I post this not out of any desire to criticize, but simply in the spirit of education and good-natured sportsmanship.

@torabi So, do you not understand the meaning of the error message? Are you incapable of tracking it down yourself? You've been posting on MaplePrimes for nearly 4 years. I can understand your need for some help with the details of a Matlab-to-Maple translation, but I can't hold your hand for every step.

Second degree? Ha! Just eyeballing it, I see that it's at least degree 8 in the derivative.

@torabi You need to replace exp with LinearAlgebra:-MatrixExponential.

@brian bovril Reading through that thread to find my code that you refer to is brutal, so I put it here instead:

EratosthenesSieve:= proc(N::posint)
# Returns list of primes <= N 
   local
      # Only record data for the odds >= 3
      M:= iquo(N-1,2)
     ,prime:= rtable(1..M, fill= true)
     ,p, P, k
   ;
   for p to trunc(evalf(sqrt(N)/2)) do
      if prime[p] then
         P:= 2*p+1;
         for k from (P+1)*p by P to M do  prime[k]:= false  end do
      end if
   end do;
   [`if`(N=1,[][],2), seq(`if`(prime[p], 2*p+1, [][]), p= 1..M)]
end proc:
     
CodeTools:-Usage(EratosthenesSieve(2^14)):
memory used=0.55MiB, alloc change=0 bytes, cpu time=16.00ms, real time=8.00ms, gc time=0ns

You say, essentially, that you want to plot P(t) vs. E. That's 3 dimensions: E = 0...4 (on horizontal axis), t = 0..T (on which axis?), and P = P(0)..P(T) (on vertical axis, I guess). Do you understand why this can't work?

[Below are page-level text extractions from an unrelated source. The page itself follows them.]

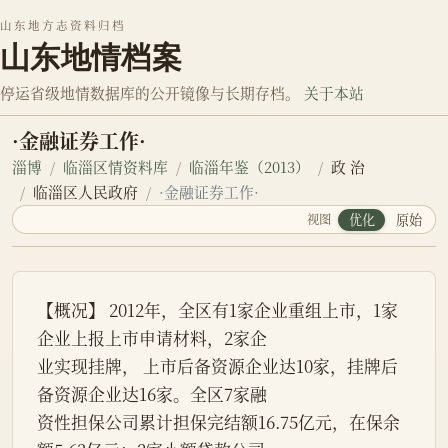
山东地方志资料归档
山东地情档案
停运省级地情数据库的公开镜像与长期存档。
关于本站
·金融证券工作·
淄博
临淄区情资料库
临淄年鉴（2013）
政 治
临淄区人民政府
·金融证券工作·
视图
优化
原始
【概况】 2012年，全区有1家企业重组上市，1家
企业上报上市申请材料，2家企
业实现挂牌， 上市后备资源企业达10家，挂牌后
备资源企业达16家。全区7家融
资性担保公司累计担保完结额16.75亿元，在保余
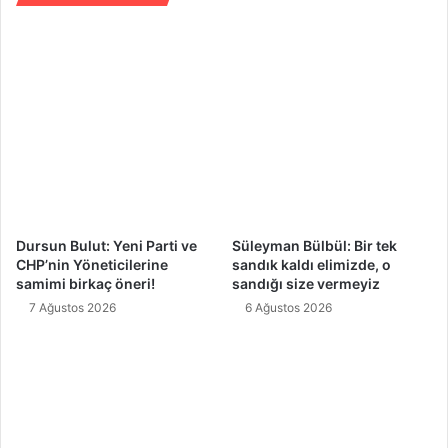
Dursun Bulut: Yeni Parti ve
Süleyman Bülbül: Bir tek
CHP’nin Yöneticilerine
sandık kaldı elimizde, o
samimi birkaç öneri!
sandığı size vermeyiz
7 Ağustos 2026
6 Ağustos 2026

If you want to plot P(T) vs. E, that can be done, because T is not a dimension; it's just the number 20.

If you want a 3D plot of P(t) vs. (E, t), that can be done.

If you want a sequence of 2D plots of P(t) vs. t for various specific values of E, that can be done, but E won't be an axis.

If you want a sequence of 2D plots of P(t) vs. t with E varying continuously through 0..4 with its value shown by color gradation, that can be done. In this case, color is the 3rd dimension.

If you want the same thing as an animation with E varying with time (which is thus the third dimension), that can be done.

Your example of what you expect shows multiple distinct plots. Why is that?

@torabi That's just a small excerpt from a math paper with the formulas that you want to implement. I can't debug code in a language that I don't know well (Matlab) and then translate it to Maple. Please use explicit, nontrivial, matrices instead of scalars for everything that should be a matrix. When you've done that, I'll take another look at it.

@torabi Sorry then, I don't know Matlab well enough to figure it out. From my reading of Matlab's online help, size(M,1) refers to the extent of the 1st dimension of matrix M. I didn't see any meaning for when M is a scalar. Hopefully someone else can answer. I do have a vague memory that in Matlab scalars are actually 1x1 matrices. Could that be the key to the solution?

In my translation table above, I added a translation for T= S:h:F because it looks like you need that for this code.

@Rouben Rostamian  wrote:

• [T]he system A.U=B is solved m times within a for-loop with the same A, while B varies. In my mind I justified doing the inversion once and then applying the inverse m times as being not worse than solving the system m times, but I may be wrong on that.

Using theorethical considerations alone, i.e., order asymptotics, I'll explain why the O(n) solver is better even in this case where you repeatedly use the same coefficient matrix A for different side vectors B. Let's say that A1:= A^(-1). Then simply doing the multiplication U:= A1.B even once requires O(n^2) steps. This is not even counting the time to compute the inverse.